Boyle also believes she can go faster. “I lost a few hours because I never slept and started falling apart because of it,” she says. “But honestly, my 51 hours is more of a success to me than if I’d had the perfect race in 48. To have had a breakdown late in the race and then come back and finish strong was the real victory.” Boyle says that although she initially didn’t think she would return to the AZT300, now she foresees coming back someday. “Not next year,” she says. “But I think I’ll be back. I can go faster.”

Kurt Refsnider reclaimed the record for the 760-mile AZTR
Kurt Refsnider reclaimed the record for the 760-mile AZTR (Courtesy Kurt Refsnider)

Less than two hours after Boyle finished in Superior, her friend and inspiration, Refsnider, came through the Superior finish line in third place, but he didn’t stop long to celebrate. The 36-year-old was leading the full 760-mile Arizona Trail Race (AZTR), which runs concurrently with the 300 but continues on to the Utah border, including crossing Grand Canyon on foot with your bike on your back. Refsnider set the fastest known time on this behemoth during an individual time trial (ITT) in 2010 (Beltchenko bested it in 2016), but he hadn’t been back since. This year, just four days after he congratulated Boyle at the Superior finish of the 300, Refsnider set a new course record on the full course, finishing in an eye-watering six days, six hours, and six minutes (150:06), shaving more than six hours off Beltchenko’s time.

“Both Kurt’s and Kaitlyn’s performances embody the principles that the race was founded on: traveling fast and light in a self-supported manner,” Morris says. “As for Kurt, it’s always nice to see someone put together a flawless ride on what can be such a challenging trail.

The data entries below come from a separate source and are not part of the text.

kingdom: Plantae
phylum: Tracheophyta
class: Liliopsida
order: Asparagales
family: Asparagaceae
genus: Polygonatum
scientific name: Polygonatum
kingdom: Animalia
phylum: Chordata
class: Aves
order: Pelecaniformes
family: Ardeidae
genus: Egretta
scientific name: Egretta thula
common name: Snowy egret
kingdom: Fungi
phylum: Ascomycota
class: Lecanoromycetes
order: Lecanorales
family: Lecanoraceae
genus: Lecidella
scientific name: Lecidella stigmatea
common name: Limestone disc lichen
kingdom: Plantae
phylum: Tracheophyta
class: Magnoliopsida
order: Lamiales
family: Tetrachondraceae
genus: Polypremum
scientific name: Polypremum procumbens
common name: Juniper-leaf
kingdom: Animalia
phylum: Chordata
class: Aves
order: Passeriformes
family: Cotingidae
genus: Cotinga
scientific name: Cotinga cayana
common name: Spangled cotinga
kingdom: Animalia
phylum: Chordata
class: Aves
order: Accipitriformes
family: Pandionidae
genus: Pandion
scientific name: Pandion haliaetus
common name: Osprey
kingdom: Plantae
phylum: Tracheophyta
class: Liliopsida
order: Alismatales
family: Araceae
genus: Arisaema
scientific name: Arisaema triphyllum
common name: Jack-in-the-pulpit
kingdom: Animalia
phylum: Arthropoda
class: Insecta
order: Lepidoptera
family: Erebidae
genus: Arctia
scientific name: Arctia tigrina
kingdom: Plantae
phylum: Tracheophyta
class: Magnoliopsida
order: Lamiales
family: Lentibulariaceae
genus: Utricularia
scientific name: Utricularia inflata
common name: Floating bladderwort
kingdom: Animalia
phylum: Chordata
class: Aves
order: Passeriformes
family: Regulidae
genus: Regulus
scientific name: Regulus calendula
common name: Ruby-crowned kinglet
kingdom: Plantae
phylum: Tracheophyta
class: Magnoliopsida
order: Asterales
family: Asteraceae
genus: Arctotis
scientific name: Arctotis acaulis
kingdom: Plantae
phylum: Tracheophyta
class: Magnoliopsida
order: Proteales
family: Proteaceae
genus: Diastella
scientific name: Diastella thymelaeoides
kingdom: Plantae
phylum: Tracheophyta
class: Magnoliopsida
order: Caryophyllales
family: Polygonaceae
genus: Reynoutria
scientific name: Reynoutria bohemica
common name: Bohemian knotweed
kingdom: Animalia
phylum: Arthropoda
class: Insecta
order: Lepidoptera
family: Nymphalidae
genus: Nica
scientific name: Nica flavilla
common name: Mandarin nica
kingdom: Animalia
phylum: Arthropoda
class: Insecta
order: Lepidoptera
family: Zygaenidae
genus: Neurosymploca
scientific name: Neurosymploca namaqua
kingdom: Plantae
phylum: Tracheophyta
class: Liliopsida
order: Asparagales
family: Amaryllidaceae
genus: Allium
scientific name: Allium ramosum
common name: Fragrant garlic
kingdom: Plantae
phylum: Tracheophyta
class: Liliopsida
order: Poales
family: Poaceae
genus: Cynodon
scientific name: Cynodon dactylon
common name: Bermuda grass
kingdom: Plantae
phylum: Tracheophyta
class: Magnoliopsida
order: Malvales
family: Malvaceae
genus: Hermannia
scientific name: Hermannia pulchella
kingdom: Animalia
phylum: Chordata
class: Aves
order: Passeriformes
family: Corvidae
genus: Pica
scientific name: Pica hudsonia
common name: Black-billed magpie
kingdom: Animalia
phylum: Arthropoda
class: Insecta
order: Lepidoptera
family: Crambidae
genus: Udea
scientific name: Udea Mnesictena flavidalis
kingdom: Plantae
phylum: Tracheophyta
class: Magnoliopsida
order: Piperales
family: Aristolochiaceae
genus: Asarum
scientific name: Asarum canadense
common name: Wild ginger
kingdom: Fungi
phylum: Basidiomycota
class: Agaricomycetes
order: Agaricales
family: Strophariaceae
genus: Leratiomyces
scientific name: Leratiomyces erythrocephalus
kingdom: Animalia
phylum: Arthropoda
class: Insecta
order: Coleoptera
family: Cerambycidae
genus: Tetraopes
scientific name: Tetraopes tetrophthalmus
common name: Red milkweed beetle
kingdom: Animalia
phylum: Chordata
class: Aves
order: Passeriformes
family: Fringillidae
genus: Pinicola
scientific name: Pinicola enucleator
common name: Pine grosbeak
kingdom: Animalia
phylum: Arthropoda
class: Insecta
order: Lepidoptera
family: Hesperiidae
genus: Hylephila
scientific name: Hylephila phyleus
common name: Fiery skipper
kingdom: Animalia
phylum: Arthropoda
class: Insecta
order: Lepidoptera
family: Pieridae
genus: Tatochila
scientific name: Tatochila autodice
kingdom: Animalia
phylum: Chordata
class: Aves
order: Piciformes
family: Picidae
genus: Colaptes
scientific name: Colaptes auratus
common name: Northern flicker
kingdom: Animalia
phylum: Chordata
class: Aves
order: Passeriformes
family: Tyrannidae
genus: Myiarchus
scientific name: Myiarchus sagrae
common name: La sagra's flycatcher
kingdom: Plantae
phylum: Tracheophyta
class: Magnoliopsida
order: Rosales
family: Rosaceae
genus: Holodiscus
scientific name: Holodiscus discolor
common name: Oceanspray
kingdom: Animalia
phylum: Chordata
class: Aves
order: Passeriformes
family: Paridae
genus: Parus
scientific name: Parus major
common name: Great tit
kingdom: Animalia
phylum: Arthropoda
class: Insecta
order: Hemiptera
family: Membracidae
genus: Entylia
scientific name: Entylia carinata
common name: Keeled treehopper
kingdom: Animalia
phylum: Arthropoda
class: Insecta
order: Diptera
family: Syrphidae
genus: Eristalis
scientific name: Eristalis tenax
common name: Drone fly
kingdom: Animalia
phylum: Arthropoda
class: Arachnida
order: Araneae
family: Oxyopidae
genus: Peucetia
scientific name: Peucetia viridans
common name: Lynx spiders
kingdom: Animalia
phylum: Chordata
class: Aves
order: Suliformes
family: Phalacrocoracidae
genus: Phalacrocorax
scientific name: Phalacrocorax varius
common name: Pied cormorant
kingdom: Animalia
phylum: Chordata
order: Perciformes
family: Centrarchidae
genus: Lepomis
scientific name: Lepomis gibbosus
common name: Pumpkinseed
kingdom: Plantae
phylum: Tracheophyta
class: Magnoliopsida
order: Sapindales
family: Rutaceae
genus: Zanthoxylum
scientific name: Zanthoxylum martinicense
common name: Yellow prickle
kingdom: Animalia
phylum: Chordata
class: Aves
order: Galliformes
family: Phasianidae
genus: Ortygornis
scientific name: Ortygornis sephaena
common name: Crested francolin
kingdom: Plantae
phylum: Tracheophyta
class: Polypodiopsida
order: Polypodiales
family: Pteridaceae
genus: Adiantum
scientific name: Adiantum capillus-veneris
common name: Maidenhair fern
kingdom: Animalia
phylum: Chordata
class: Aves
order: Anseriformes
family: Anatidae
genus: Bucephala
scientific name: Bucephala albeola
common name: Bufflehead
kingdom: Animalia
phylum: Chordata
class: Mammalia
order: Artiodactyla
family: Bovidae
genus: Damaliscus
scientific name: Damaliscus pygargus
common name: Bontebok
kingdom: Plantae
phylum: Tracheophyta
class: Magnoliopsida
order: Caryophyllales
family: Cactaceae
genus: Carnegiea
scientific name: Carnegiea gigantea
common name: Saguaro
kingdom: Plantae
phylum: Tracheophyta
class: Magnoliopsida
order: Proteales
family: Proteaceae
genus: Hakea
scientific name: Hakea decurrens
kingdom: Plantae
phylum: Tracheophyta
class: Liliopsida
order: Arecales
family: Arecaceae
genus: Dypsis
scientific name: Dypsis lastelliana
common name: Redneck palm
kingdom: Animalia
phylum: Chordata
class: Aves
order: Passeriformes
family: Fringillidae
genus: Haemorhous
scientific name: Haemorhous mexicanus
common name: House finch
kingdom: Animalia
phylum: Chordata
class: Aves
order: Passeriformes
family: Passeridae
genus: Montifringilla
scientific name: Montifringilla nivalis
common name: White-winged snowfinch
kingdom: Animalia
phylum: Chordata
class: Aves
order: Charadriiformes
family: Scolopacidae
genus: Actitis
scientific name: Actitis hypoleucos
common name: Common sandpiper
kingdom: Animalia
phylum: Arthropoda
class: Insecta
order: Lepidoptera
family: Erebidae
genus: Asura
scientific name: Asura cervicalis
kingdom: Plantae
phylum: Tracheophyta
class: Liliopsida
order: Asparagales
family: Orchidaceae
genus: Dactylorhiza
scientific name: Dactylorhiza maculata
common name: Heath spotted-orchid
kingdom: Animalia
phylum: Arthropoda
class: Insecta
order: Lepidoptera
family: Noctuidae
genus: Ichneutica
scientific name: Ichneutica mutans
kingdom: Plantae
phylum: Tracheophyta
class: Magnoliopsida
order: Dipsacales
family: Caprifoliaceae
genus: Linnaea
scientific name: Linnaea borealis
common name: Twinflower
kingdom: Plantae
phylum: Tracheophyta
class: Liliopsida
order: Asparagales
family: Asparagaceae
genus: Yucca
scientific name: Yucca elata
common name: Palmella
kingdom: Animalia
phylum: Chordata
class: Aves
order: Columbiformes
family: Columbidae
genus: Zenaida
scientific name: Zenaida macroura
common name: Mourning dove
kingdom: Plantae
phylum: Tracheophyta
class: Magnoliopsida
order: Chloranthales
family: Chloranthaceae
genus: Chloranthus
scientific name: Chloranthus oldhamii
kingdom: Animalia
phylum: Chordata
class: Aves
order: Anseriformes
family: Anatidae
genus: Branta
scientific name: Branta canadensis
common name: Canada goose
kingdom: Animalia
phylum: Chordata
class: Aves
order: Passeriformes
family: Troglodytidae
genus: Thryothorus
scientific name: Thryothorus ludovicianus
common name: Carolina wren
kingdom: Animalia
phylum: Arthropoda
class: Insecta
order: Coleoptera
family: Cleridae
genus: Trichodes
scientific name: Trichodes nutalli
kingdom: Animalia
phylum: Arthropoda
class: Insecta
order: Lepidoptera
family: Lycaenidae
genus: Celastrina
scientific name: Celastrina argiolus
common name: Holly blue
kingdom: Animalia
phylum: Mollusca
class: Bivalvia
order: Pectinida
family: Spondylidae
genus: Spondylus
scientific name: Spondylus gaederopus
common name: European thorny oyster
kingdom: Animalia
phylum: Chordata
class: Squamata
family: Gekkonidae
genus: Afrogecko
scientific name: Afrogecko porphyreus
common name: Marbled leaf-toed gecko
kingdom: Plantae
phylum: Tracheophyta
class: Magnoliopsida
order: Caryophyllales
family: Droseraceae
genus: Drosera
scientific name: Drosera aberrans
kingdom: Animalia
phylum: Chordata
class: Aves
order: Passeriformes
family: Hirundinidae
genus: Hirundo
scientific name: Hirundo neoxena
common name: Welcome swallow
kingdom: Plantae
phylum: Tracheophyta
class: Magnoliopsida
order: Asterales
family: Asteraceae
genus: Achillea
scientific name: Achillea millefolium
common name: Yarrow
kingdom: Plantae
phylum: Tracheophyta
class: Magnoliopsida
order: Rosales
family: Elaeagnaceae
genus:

To win, Refsnider slept around two hours per night, for a total of just 12 hours during his 150-hour run. He felt strong for the first five days but says the last 30 hours were tough. “After I had a nap north of Flagstaff, I decided I would push all the way to the border, including the canyon, without stopping,” Refsnider says. “It was probably a little audacious.” On his hike out of Grand Canyon, which he tackled overnight, Refsnider began hallucinating river otters and Chinese writing on rocks. Once out of the canyon and national park and falling asleep at the wheel, he stopped for a nap. After four minutes, a raven landed at his side and woke him—Refsnider admits that might have been a hallucination, too—but the brief rest was enough of a reset to carry him the remaining few hours to the border.

(Courtesy Kurt Refsnider)

“It nearly broke me the first time,” Refsnider says of his 2010 ITT. The course was virtually unknown back then, so he had no beta on water and food sources and no times for reference. Twice, he ran out of food. “This was a much more focused ride. More mature,” Refsnider says. “I went hard when I knew I could, but slowed down and was patient when I had to. That was the biggest difference—my mentality. It was the most fun I’ve ever had racing an ultra.”

But it wasn’t enough fun that he’ll return. “Nope, never again,” Refsnider says. “Even if someone comes along and does it faster, I’ll just congratulate them. This was as close to a perfect run as you get. There’s nothing I could ever stand to gain.”